La figura giunse in vista. Era un uomo di età indefinita. Il volto era quello che gli esseri umani consideravano bello: fossetta sul mento, mascella squadrata, naso aquilino, zigomi sporgenti, fronte liscia. Portava i capelli neri lunghi; ciocche lucide gli si arricciavano sulle spalle e gli scendevano sulla schiena. Aveva la pelle tanto pallida da sembrare esangue. Non aveva colore sulle labbra né sulle guance. Aveva gli occhi scuri come la prima notte della creazione. Incassati in profondità fra sopracciglia folte, sembravano ancora più scuri, sempre in ombra.
Era tutto vestito di nero; gli abiti erano sontuosi, il che denotava ricchezza. La casacca di velluto nero gli arrivava alle ginocchia. Stretta alla vita sottile, la casacca era guarnita d’argento sulle maniche e sull’orlo. Portava calzoni alla zuava neri che gli arrivavano subito sotto il ginocchio, guarniti di nastri neri. Aveva calze di seta nere e stivaletti neri con fibbia d’argento. Un pizzo bianco gli ornava la camicia, gli si allargava in gale sul petto e gli sporgeva dalle maniche, ricadendogli languidamente sulle mani. Il suo portamento denotava grazia e sicurezza e consapevolezza della propria potenza.
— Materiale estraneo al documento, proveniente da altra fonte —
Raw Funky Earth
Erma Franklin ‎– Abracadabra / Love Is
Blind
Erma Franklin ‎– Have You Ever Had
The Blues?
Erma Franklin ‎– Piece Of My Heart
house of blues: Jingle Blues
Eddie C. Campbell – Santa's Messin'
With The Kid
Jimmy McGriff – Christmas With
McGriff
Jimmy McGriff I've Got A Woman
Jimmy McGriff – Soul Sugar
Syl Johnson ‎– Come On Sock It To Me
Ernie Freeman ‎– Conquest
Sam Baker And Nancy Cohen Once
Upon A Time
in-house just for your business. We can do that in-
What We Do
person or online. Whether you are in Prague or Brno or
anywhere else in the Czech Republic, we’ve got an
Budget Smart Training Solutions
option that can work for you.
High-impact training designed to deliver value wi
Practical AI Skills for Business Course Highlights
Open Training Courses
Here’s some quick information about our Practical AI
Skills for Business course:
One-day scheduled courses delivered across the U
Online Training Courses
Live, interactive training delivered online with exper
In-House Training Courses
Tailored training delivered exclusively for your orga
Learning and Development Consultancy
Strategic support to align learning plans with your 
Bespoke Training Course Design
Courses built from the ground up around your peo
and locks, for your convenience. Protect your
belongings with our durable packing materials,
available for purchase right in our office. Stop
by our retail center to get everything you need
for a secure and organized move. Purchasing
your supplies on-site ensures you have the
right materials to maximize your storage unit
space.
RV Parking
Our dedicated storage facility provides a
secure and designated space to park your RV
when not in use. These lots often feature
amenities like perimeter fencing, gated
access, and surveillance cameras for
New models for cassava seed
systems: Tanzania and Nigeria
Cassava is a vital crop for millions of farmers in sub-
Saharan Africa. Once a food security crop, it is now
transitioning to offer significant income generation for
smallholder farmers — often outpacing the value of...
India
Galdar rabbrividì. Anche se il calore del sole era intenso, lui non lo sentiva più. Un freddo tanto antico da far sembrare giovane la montagna gli si intrufolò nel midollo delle ossa. Nella sua vita aveva affrontato molti nemici terribili, compreso il drago dominatore Malys, e non era fuggito davanti a nessuno di loro. Adesso non riusciva a trattenersi. Prese a indietreggiare.